1 Ocak 2014 Çarşamba

Yeşil sermaye ikiye bölünürken yalan kavramının zorunluluğunu bilmek

Bir kavram birimi olan "yalan" sözcüğü de, diğer kavram birimleri gibi, kullanıldığı egemen düzende varlık gösterebilir... İnsana dâir her şeyde olduğu gibi "yalan" sözcüğünde de somut bir sınıfsallık söz konusudur. "Yalan", insanlığın oluştuğu ilk evreden başlayarak, egemenlere hizmet etmiş, egemenlerin süreğenliği için pazara sunulmuştur! Hâlâ da öyle...

17 Aralık 2013 Salı günü patlak veren toplumsal depremle birlikte, yeşil sermaye "Bursa şeftalisi gibi" orta yerinden çatlayarak hızla su akıtmaya başladı... "Erdoğan taraftarlarıyla Gülen taraftarlarının basın savaşı" yla
"hukuk maçları için temrinli kişiler"in ortaya çıktığı sürecin uzantısında Yeni Akit Gazetesi ile Zaman Gazetesi'nin bilek güreşlerine tanık olduk!

Her saniye yakından izlediğim İnternet ortamındaki gazetelerden Yeni Akit ile Zaman, vitrin kibarlığını naftalinleyip, eski çamaşırların arasına sıkıştırdıktan sonra, kavgada bile ağza alınmayacak sözlerle birbirlerine saldırdıkça, aklıma daima "ENTELEKTÜEL VE HUKUKSAL LİNÇ KAMPANYASI" sürecinde bize karşı söz söyleme gereksinimi duyan Ertuğrul Timur, Ayşe Kilimci, Burak Caney, Haluk Işık, Mustafa Şükrü Demirkanlı, Orçun Masatçı, Oyun Atölyesi, Ömer F. Kurhan vb. geliyor!

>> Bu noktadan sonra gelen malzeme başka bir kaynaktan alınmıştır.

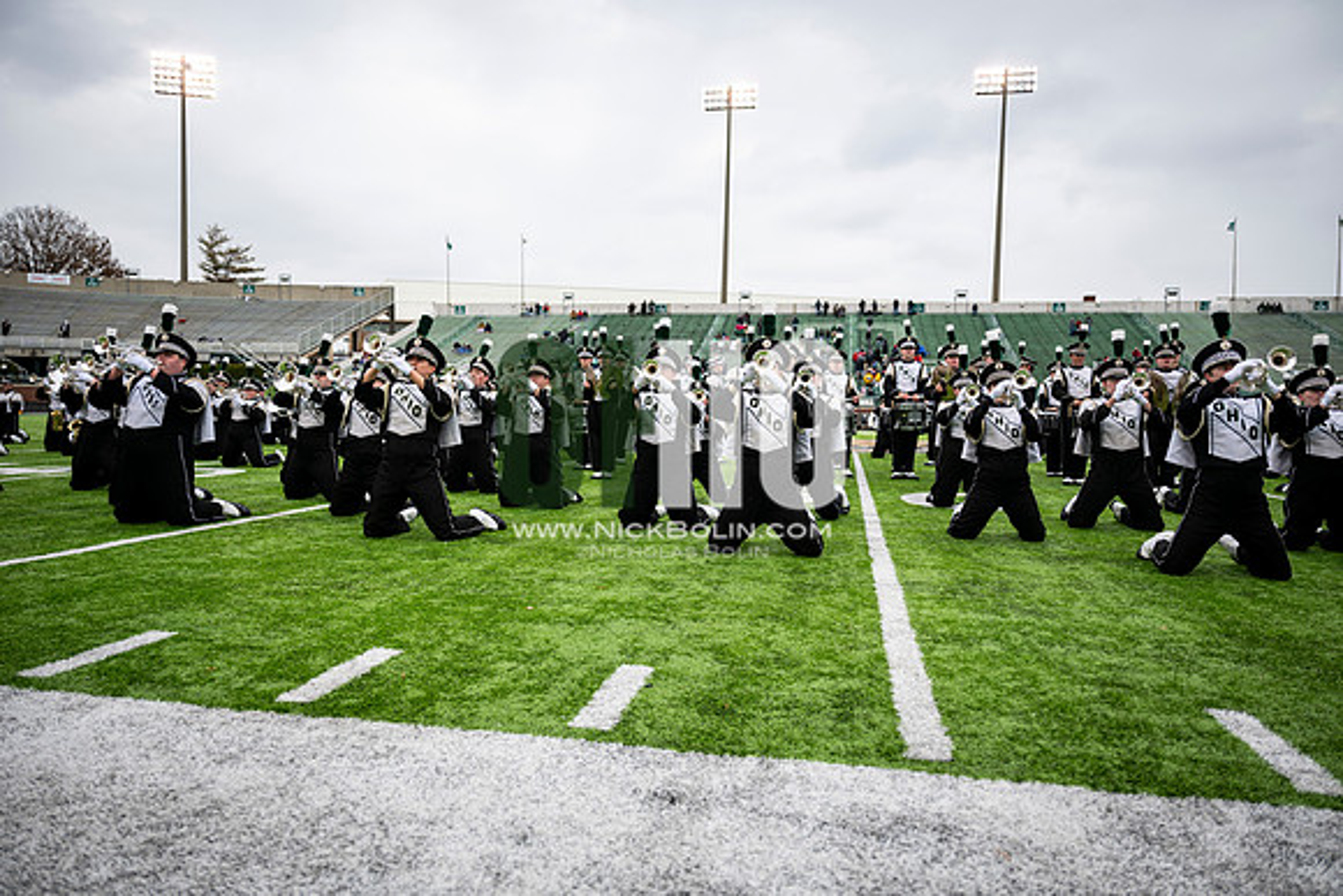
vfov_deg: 53.2
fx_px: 896
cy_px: 448
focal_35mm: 24
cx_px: 672
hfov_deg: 73.7
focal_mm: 24
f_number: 2.8
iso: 100
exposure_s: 1/500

Küçük bir çıkar çatışmasında, ekmek kırıntılarını kapışan kargalar gibi birbirine saldıran Yeni Akit ve Zaman'dan "aynı" haber için tıklayınız:

1 - "Hizmet'te Sınır Yok"

2 - "'Dershanede yılbaşı kutlaması' haberi yalan çıktı"

Sadece bu "aynı" haber bile gösteriyor ki "yalan" sözcüğü egemenlerin ekmeğine sürülen tereyağıdır!... "Kapitalizm" sözcüğünü kazıdığınızda, bu sözcüğün altından "yalan" çıkar... "Yalan", egemenlerin mamasıdır!

Yeni Akit ile Zaman haber savaşlarına yakından baktığınızda, sadece bu "aynı" haber bile, ya Yeni Akit'in, ya Zaman'ın yada her ikisinin birden "yalan" söylediğini kanıtlar. Zorunluluktur; egemenler "yalan" söyler!